CFDT représentée par xxxxxx, assistée de xxxxxx et de xxxxxx,

CFE – CGC représentée par xxxxxx, assisté de xxxxxx et de xxxxxx,

FO représentée par xxxxxx, assisté de xxxxxx et de xxxxxx.


La pandémie liée au Covid19 a des conséquences sans précédent et inattendues sur l’activité industrielle et commerciale qui connaissent une chute inédite, laquelle a indéniablement des répercussions sur toutes les autres activités de toutes les entreprises.

La mise en activité partielle a donc été organisée au sein de chaque service, équipe, soit en totalité, soit en partie, soit par rotation, soit par alternance. L’objectif est de minimiser son impact pour chacun autant que possible compte tenu des impératifs de compétences.

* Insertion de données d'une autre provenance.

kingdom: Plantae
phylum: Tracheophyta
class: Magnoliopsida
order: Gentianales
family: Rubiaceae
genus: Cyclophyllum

S’agissant de l’ingénierie et tertiaire, l’impact de l’arrêt des autres entreprises du secteur de l’automobile engendre également une décroissance des activités à une réduction d’activité de leur quotité de travail habituelle.

Face à ce constat, les parties ont convenu qu’il était notamment nécessaire de prévoir des mesures complémentaires au recours à l’activité partielle.

Il est à noter que certains salariés, compte tenu de leur fonction, continuent à travailler. Les personnes concernées en ont été informées par leur ligne hiérarchique. Pour la plupart, leurs activités continuent de s’effectuer en télétravail. Pour ceux dont l’activité nécessite une présence sur site, l’entreprise s’engage à prendre toutes les mesures, et notamment celles « barrières », pour garantir leur santé et leur sécurité.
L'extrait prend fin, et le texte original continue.